Peut-être aurez-vous découvert en me lisant que vos pieds n’en font pas autant pour vous que vous pourriez l’espérer. Dans ce cas-là , voici un petit exercice fort intéressant pour développer la force de votre pied.
Le renforcement de l’arche plantaire (muscles fléchisseurs profonds) ; le pied court
Il est préférable de faire l’exercice pieds nus. Le renforcement de l’arche plantaire amène une meilleure stabilité de la jambe au sol. Prenez la position debout, pieds à largeurs des hanches et regardant droit devant. Assurez-vous de bien maintenir une bonne posture (voir mon blogue La posture ; la clé contre tous les maux ?).
- Étalez et écartez bien les orteils au sol. Les gros orteils devraient être alignés dans l’axe de la ligne intérieure du pied ou même plus large. Vous aurez peut-être besoin d’écarter les orteils à l’aide de vos mains.
- Répartissez votre poids au milieu de chacun des pieds en utilisant une forme de trépied délimité entre le milieu du talon, la base du gros orteil et la base du petit orteil. En gardant le devant des chevilles détendues, agrippez le sol à l’aide de ces trépieds. Vous devriez sentir les arches plantaires s’activer et les voir devenir plus prononcées.
- Tenez la contraction de l’arche plantaire le plus longtemps possible et le plus souvent possible dans votre quotidien. La douche est un endroit idéal pour effectuer cet exercice.
Progression : le pied court sur un seul pied
Une fois la position de pied court maitrisé sur deux pieds, enlevez doucement un pied du sol sans laisser l’arche plantaire du pied au sol changer de forme (ne laissez pas l’arche plantaire s’affaisser en s’accotant sur l’intérieur du pied ou s’accentuer en roulant sur l’extérieur du pied) et en maintenant le devant de la cheville détendue. Assurez-vous de ne pas compenser à la hanche en maintenant détendu les fessiers et les fléchisseurs de hanche. Répétez avec l’autre pied.

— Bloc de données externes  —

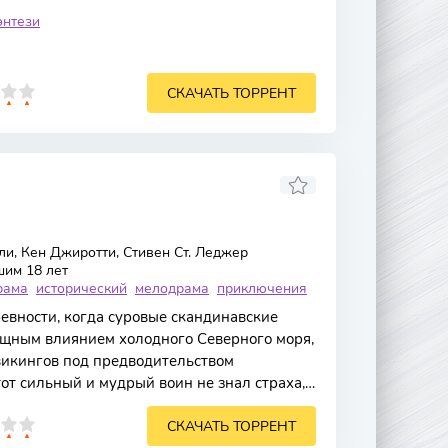
энтези
СКАЧАТЬ ТОРРЕНТ
и, Кен Джиротти, Стивен Ст. Леджер
шим 18 лет
рама
исторический
мелодрама
приключения
евности, когда суровые скандинавские
ощным влиянием холодного Северного моря,
викингов под предводительством
от сильный и мудрый воин не знал страха,
ть в
СКАЧАТЬ ТОРРЕНТ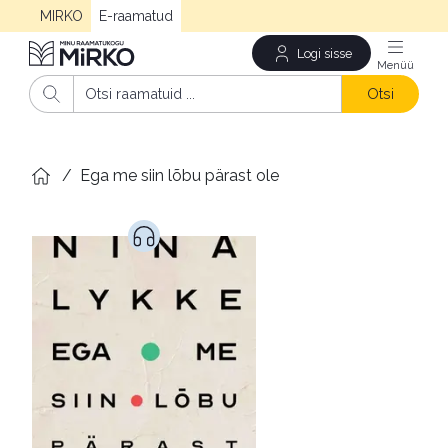
MIRKO
E-raamatud
Logi sisse
Men
Otsi
/
Ega me siin lõbu pärast ole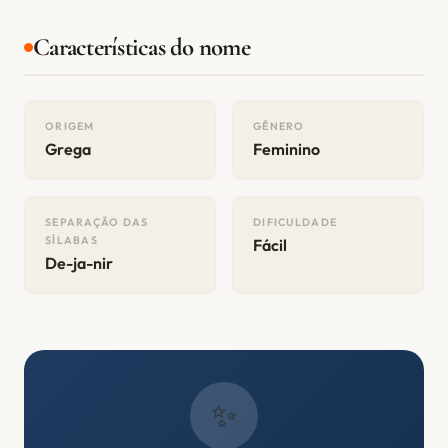
Características do nome
ORIGEM
GÊNERO
Grega
Feminino
SEPARAÇÃO DAS
DIFICULDADE
SÍLABAS
Fácil
De-ja-nir
✨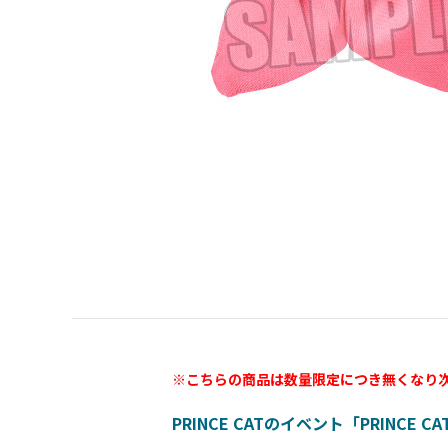
※こちらの商品は数量限定につき無くなり
PRINCE CATのイベント「PRINCE C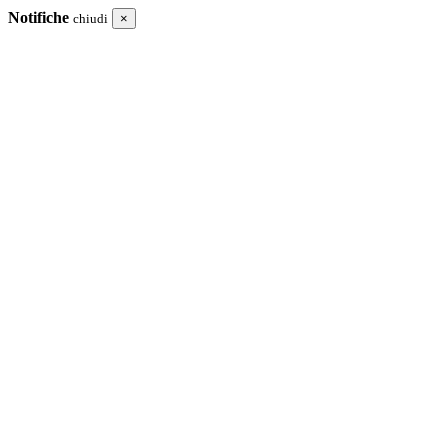
Notifiche
chiudi
×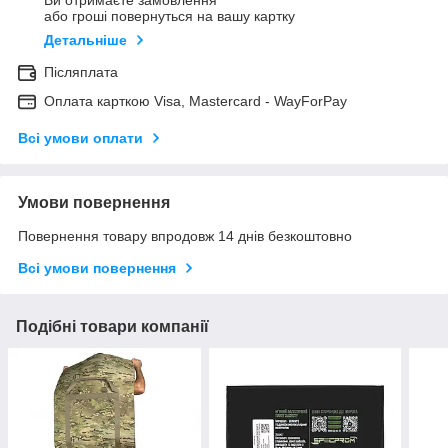
Ви отримаєте замовлення
або гроші повернуться на вашу картку
Детальніше
Післяплата
Оплата карткою Visa, Mastercard - WayForPay
Всі умови оплати
Умови повернення
Повернення товару впродовж 14 днів безкоштовно
Всі умови повернення
Подібні товари компанії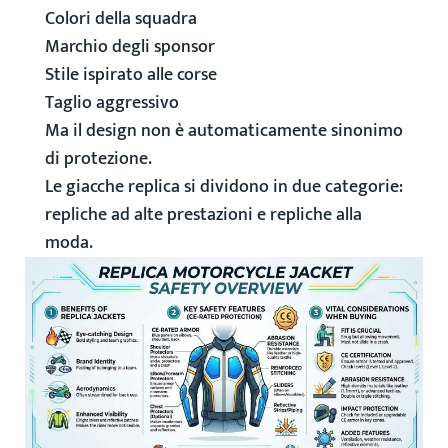
Colori della squadra
Marchio degli sponsor
Stile ispirato alle corse
Taglio aggressivo
Ma il design non è automaticamente sinonimo
di protezione.
Le giacche replica si dividono in due categorie:
repliche ad alte prestazioni e repliche alla
moda.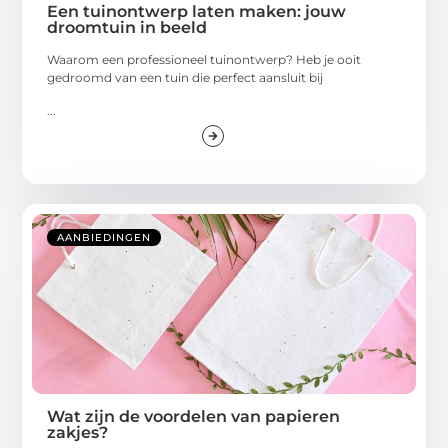
Een tuinontwerp laten maken: jouw
droomtuin in beeld
Waarom een professioneel tuinontwerp? Heb je ooit
gedroomd van een tuin die perfect aansluit bij
...
AANBIEDINGEN
Wat zijn de voordelen van papieren
zakjes?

L’objectif est de pouvoir maintenir cette position sans compensation à la cheville et à la hanche pour 30 secondes ou plus.
Le tout, vous l’aurez compris, ce fait beaucoup plus facilement et efficacement avec l’aide et le support d’une physiothérapeute en rééducation périnéale et pelvienne. Restez à l’affût, se sentir à nouveau « groundé » au sol bientôt disponible chez une physiothérapeute près de chez vous !
P.S. : J’ai obtenu l’accord de Lems pour utiliser leurs photos. Et j’ai choisi cette compagnie uniquement parce que je fais porter à mes pieds leurs souliers Primal 2 pour travailler et qu’ils en sont très heureux. Mais il existe de plus en plus de marques de chaussures dites « minimalistes » respectant les critères énumérés plus haut.